[[ Records to use, beginning ]]
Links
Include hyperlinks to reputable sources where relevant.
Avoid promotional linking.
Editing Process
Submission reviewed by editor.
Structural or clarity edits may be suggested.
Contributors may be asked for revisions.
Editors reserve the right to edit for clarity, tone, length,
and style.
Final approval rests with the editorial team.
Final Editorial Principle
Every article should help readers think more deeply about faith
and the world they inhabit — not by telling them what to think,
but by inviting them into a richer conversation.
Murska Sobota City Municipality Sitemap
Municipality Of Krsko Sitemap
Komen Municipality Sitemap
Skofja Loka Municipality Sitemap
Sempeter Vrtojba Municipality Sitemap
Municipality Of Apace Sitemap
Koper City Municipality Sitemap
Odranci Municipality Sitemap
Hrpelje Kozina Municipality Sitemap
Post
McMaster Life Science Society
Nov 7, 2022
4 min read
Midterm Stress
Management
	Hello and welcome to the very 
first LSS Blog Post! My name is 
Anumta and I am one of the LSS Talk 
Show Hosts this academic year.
[[ Records to use, end ]]
[[ Records to use, beginning ]]
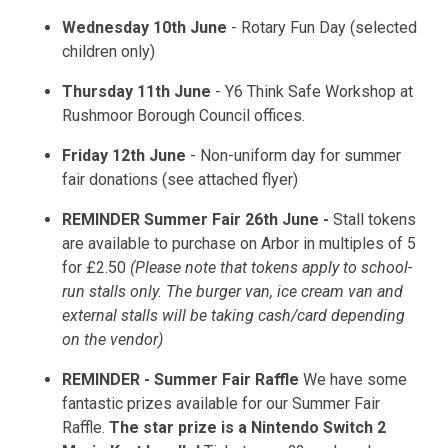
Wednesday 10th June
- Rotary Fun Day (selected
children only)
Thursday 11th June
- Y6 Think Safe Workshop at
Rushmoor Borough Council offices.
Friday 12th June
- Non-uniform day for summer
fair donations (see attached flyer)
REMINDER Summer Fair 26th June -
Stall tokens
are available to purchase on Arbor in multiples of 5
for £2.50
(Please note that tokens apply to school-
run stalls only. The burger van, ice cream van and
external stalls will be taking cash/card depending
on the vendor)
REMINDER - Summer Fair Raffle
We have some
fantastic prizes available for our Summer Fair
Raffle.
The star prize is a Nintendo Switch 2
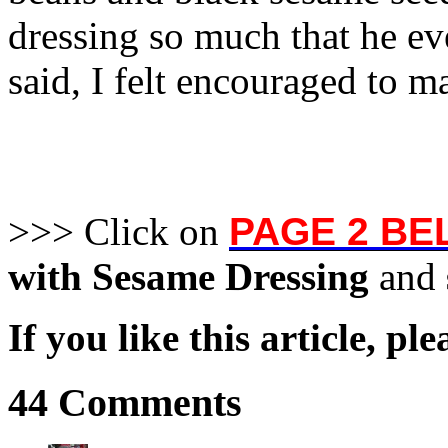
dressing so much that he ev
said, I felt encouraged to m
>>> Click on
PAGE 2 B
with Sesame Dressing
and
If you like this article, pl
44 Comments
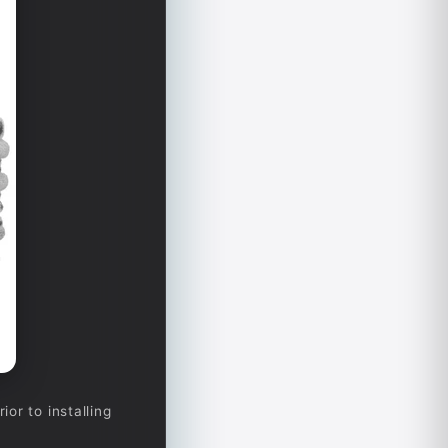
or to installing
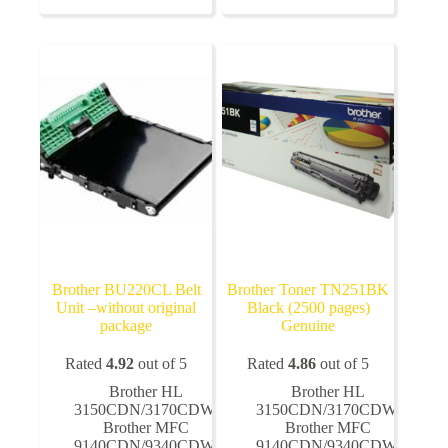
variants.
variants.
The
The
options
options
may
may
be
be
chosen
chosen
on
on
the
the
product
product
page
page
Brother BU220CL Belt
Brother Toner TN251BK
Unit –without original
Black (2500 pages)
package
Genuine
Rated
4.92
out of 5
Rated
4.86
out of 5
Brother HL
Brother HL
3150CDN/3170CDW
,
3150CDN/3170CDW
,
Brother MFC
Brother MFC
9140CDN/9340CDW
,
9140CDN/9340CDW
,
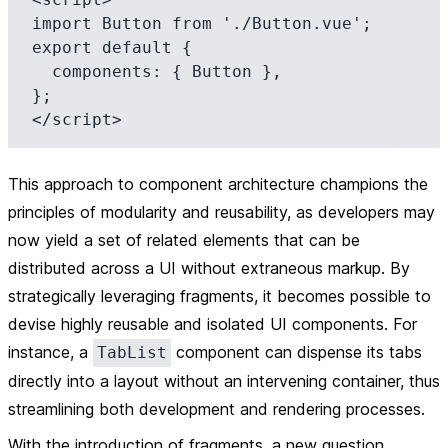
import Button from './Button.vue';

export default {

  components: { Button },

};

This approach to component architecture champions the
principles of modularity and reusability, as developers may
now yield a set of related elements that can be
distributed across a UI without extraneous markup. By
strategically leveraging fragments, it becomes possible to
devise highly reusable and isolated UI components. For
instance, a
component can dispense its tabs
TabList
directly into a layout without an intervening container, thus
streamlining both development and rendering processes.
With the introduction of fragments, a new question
[[ Records to use, end ]]
• **To-do item**:
Extract from the data every line where "them" shows up.

• **Answer area**:
and the world they inhabit — not by telling them what to think,
but by inviting them into a richer conversation.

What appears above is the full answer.